1. Glorfindel is one of the most powerful of all the Noldor. He held the flanks when Trugons and Fingons Noldorin army were escaping from the Nirnaeth. 

2. He is lord of the Golden Flower and he kicked butt in Fall of Gondolin. 

3. He slew a Balrog. He didn't wail, unlike an elf I know.





> Also Glorfindel never rode against the NAzgul.



Wrong.



> October 11; 3018 He (Glorfindel) drives the riders off the bridge of Mietheitel


 -Appendix; Tale of Years; LoTR
Plus:



> Then the Witch-King laughed...But Glorfidnel rode up then on his white horse, and in the midst of his laughter the witc king turned to flight...


 Appendix; A; LoTR

Even the Lord of the Nazgul was afraid of him. 

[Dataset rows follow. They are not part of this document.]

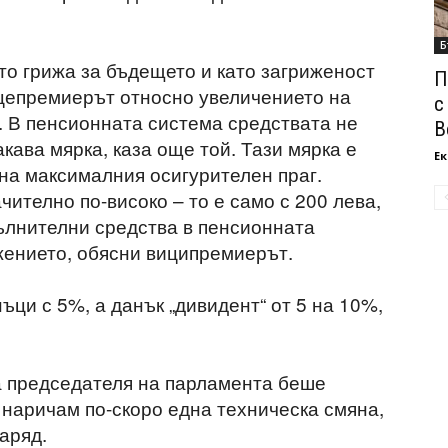
Б
то грижа за бъдещето и като загриженост
П
ицепремиерът относно увеличението на
с
г. В пенсионната система средствата не
В
акава мярка, каза още той. Тази мярка е
Ек
 на максималния осигурителен праг.
чително по-високо – то е само с 200 лева,
ълнителни средства в пенсионната
жението, обясни виципремиерът.
ци с 5%, а данък „дивидент“ от 5 на 10%,
 председателя на парламента беше
 наричам по-скоро една техническа смяна,
аряд.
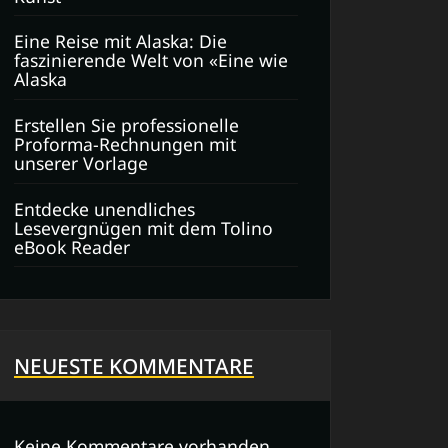
Eine Reise mit Alaska: Die
faszinierende Welt von «Eine wie
Alaska
Erstellen Sie professionelle
Proforma-Rechnungen mit
unserer Vorlage
Entdecke unendliches
Lesevergnügen mit dem Tolino
eBook Reader
NEUESTE KOMMENTARE
Keine Kommentare vorhanden.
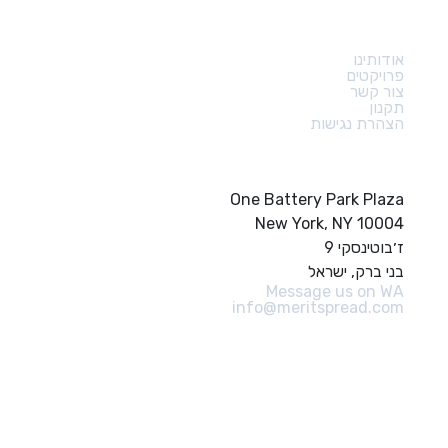
קישורים מהירים
אודותינו
פרויקטים
צור קשר
תקנון
הצהרת נגישות
צור קשר
One Battery Park Plaza
New York, NY 10004
ז׳בוטינסקי 9
בני ברק, ישראל
Message us on WA
info@meritspread.com
עקבו אחרינו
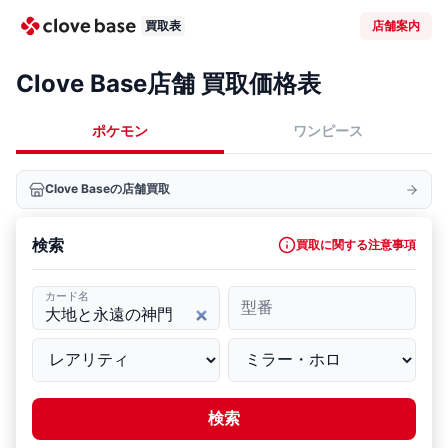
買取表
店舗案内
Clove Base店舗 買取価格表
ポケモン
ワンピース
Clove Baseの店舗買取
検索
買取に関する注意事項
カード名
型番
検索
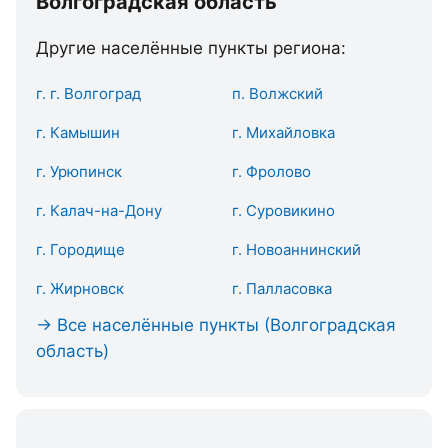
Волгоградская область
Другие населённые пункты региона:
г. г. Волгоград
п. Волжский
г. Камышин
г. Михайловка
г. Урюпинск
г. Фролово
г. Калач-на-Дону
г. Суровикино
г. Городище
г. Новоаннинский
г. Жирновск
г. Палласовка
→ Все населённые пункты (Волгоградская
область)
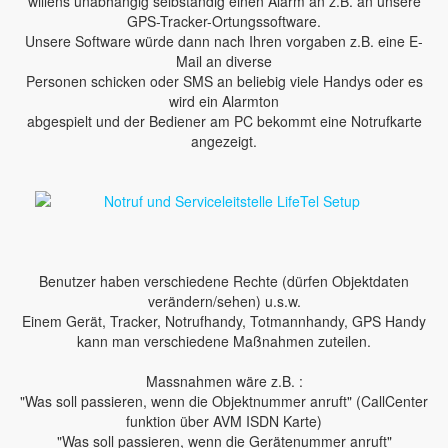
willens unabhängig selbständig einen Alarm an z.B. an unsere
GPS-Tracker-Ortungssoftware.
Unsere Software würde dann nach Ihren vorgaben z.B. eine E-
Mail an diverse
Personen schicken oder SMS an beliebig viele Handys oder es
wird ein Alarmton
abgespielt und der Bediener am PC bekommt eine Notrufkarte
angezeigt.
Benutzer haben verschiedene Rechte (dürfen Objektdaten
verändern/sehen) u.s.w.
Einem Gerät, Tracker, Notrufhandy, Totmannhandy, GPS Handy
kann man verschiedene Maßnahmen zuteilen.
Massnahmen wäre z.B. :
"Was soll passieren, wenn die Objektnummer anruft" (CallCenter
funktion über AVM ISDN Karte)
"Was soll passieren, wenn die Gerätenummer anruft"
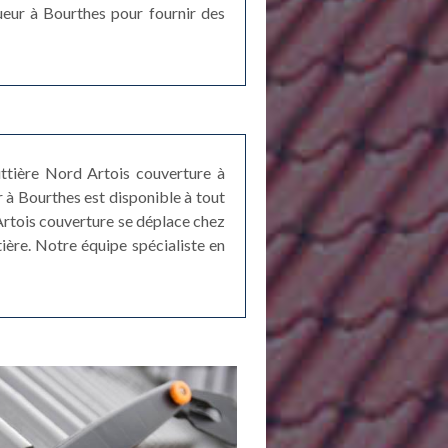
ueur à Bourthes pour fournir des
uttière Nord Artois couverture à
 à Bourthes est disponible à tout
Artois couverture se déplace chez
ière. Notre équipe spécialiste en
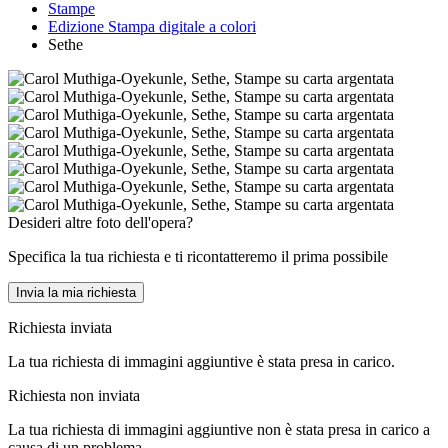
Stampe
Edizione Stampa digitale a colori
Sethe
Desideri altre foto dell'opera?
Specifica la tua richiesta e ti ricontatteremo il prima possibile
Invia la mia richiesta
Richiesta inviata
La tua richiesta di immagini aggiuntive è stata presa in carico.
Richiesta non inviata
La tua richiesta di immagini aggiuntive non è stata presa in carico a
causa di un problema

Soem more quotes if you like:



> He (Elrond) sends out scouts north, south and west. These scouts are Elves of power.


 HoME 7-Gandalf's delay.



> This suppostion would indeed explain the air of sancity that surronds Glorfindel


 HoME 12-Last Writings



> We can thus understand why he seems so powerful a figure and almost angelic.


 HoME 12-Last Writings



> It is evident that he was a Elda of high and noble spirit.


 HoME 12-Last Writings


----------



## Elendil01 (Mar 17, 2003)

If Glorfindel is so great why was his only role in FOTR taken by Arwen in the movie!!!!!!!!!! 

I would say Elrond could take Glorfindel, hell, I'd guess his daughter could take him

This is only my opinion


----------



## Flame of Udûn (Mar 18, 2003)

Peter Jackson did not want the bother of casting and writing scenes for a character who had only a relatively small part. This way he would have one big character instead of two smaller ones. I can't say I was happy about it but I understand it.


----------